I noted that some dictionaries return by the state_dict() of them are empty after training, while ones of the other sub-modules certainly have some weights and bias.

The code:

class GruModel(nn.Module):
    def __init__(self, inputs, nodes, layers=2):
        super(GruModel, self).__init__()
        self.gru_m = nn.GRU(input_size=inputs, num_layers=layers, hidden_size=nodes,
                            batch_first=True, dropout=0.5)
        self.activt_f = nn.ReLU()
        self.output_f = nn.Linear(nodes, 1)
        self.probab_f = nn.Sigmoid()

    def forward(self, x, h):
        o, h = self.gru_m(x, h)
        o = self.activt_f(o[:, -1])
        out = self.output_f(o)
        return self.probab_f(out)

    def trainWith(self, ...):
        ''' training body '''
        criterion = nn.BCEWithLogitsLoss()
        optimizer = torch.optim.Adadelta(self.parameters(), lr=learn_rat)
        lr_schdlr = torch.optim.lr_scheduler.ExponentialLR(
            optimizer, gamma=0.99)
        t_loader = torch_data.DataLoader(...)
        for e in range(epochs):
            for x, p_label, n_label in t_loader:
                out = self(x, self.init_hidden(batch_size))
                loss = criterion(out, p_label)

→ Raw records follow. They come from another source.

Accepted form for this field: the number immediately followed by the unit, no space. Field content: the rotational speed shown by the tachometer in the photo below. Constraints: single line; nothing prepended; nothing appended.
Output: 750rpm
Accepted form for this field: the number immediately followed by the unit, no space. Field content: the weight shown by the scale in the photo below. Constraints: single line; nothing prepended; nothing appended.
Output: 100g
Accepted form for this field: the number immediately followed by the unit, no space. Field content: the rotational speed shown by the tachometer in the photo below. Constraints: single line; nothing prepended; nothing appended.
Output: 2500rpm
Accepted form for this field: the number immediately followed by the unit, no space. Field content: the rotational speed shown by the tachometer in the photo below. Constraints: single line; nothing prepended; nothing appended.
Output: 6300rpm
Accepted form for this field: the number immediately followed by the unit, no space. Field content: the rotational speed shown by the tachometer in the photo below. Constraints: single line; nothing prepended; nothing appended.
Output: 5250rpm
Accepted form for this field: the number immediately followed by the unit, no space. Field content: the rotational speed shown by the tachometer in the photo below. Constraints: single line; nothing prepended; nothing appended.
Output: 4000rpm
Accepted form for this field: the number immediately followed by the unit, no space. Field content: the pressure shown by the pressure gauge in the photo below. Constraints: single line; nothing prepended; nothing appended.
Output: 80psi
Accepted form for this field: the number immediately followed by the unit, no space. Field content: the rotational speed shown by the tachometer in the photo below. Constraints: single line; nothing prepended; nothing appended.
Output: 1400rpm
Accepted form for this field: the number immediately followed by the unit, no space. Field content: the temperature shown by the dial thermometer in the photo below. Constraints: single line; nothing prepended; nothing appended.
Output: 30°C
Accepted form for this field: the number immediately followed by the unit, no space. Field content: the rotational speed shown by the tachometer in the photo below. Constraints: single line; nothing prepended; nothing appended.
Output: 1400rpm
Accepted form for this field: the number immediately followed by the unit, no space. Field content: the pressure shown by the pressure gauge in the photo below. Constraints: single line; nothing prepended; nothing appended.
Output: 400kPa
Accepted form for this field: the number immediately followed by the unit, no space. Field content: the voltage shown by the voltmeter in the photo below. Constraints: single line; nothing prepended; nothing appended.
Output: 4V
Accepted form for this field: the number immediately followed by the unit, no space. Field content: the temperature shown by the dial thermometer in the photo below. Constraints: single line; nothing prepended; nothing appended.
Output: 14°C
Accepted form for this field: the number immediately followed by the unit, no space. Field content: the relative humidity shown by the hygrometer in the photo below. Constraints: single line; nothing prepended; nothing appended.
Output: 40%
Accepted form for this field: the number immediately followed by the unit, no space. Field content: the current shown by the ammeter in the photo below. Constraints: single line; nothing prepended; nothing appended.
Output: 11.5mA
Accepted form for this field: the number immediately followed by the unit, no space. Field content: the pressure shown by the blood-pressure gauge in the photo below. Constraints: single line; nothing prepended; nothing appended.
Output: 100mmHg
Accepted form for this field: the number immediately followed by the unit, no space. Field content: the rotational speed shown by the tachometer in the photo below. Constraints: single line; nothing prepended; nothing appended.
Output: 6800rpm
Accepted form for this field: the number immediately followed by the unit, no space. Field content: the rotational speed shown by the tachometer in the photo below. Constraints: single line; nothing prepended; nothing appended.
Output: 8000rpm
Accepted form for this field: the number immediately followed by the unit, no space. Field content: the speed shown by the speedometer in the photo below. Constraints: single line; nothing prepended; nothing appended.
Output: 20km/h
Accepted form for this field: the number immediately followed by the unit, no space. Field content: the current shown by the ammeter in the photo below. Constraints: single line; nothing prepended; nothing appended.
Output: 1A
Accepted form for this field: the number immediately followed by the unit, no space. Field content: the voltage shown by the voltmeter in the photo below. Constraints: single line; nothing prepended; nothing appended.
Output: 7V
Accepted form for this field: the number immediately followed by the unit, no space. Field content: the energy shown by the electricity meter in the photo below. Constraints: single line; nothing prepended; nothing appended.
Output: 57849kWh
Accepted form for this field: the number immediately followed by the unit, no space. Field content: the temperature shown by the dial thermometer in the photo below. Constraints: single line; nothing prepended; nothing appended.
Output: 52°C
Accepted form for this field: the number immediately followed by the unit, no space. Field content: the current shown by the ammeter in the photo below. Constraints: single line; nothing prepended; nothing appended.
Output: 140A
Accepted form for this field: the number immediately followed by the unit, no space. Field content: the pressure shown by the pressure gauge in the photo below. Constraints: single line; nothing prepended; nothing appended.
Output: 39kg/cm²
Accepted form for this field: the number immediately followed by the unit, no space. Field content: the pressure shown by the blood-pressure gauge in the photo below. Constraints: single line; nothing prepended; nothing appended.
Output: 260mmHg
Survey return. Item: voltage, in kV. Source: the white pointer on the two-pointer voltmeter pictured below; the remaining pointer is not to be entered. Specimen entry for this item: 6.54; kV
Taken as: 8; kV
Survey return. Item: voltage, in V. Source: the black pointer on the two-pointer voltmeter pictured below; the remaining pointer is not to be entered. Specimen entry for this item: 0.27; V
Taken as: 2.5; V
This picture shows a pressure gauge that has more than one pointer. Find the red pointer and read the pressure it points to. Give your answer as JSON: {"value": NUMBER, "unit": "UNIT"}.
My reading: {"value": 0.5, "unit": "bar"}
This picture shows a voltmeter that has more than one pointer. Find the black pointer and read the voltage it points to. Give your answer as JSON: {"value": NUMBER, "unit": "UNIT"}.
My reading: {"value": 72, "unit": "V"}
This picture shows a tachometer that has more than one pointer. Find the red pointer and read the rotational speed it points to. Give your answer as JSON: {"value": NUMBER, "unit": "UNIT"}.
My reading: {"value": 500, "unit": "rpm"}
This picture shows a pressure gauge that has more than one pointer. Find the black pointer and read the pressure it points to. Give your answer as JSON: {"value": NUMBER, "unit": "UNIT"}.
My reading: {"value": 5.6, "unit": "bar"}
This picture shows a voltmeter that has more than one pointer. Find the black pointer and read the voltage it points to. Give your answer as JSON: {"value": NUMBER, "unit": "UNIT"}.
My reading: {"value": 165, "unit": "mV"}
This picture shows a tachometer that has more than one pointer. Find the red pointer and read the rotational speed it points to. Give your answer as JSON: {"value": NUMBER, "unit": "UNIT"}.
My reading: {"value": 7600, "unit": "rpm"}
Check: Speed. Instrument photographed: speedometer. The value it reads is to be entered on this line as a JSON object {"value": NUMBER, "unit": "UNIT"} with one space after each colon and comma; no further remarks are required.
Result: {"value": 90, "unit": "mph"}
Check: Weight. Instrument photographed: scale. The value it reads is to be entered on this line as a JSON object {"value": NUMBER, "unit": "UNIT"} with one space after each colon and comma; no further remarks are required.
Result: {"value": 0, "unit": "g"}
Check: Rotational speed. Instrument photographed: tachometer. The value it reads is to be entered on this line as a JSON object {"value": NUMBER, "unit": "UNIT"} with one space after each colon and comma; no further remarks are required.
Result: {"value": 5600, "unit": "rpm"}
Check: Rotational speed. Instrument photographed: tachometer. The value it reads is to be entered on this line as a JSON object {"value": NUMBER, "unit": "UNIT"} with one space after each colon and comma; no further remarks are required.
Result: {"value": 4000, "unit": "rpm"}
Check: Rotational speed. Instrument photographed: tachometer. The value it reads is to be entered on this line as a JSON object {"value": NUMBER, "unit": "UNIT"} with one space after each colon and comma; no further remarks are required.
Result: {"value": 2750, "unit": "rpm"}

    def save(self, full_path: str):

In real running, the state_dict of the sub-module self.gru_m and self.output_f have values as expected, but the ones of the sub-module self.activt_f (nn.ReLU) and self.probab_f (nn.Sigmoid) have nothing.

Don’t care about my training process, I feed it with tons of data and run through hundreds of epochs, and the model can do classification as I expected.

I’m interested in whether the later two modules are trainable, or they do NOT need any weights and bias with them to do their work?

If so, can we say that the torch.nn.Sigmoid is same as torch.nn.functional.sigmoid? Because they are all dummy functions, not stateful objects.

Thanks a lot!

Yes, nn.Sigmoid is a module wrapper around the stateless torch.sigmoid and nn.ReLU the equivalent wrapper for the stateless torch.relu. Neither of these modules has trainable parameters.

Thank you very much!

Further more, if I use torch.Sigmoid(or torch.nn.functional.sigmoid) instead of nn.Sigmoid, can I get a little benifit of performance?

No, I would not expect to see any significant difference in “real” workloads between using a module vs. its functional API.
“Real” workloads refers to training or inference scripts which are not profiling these calls in isolation.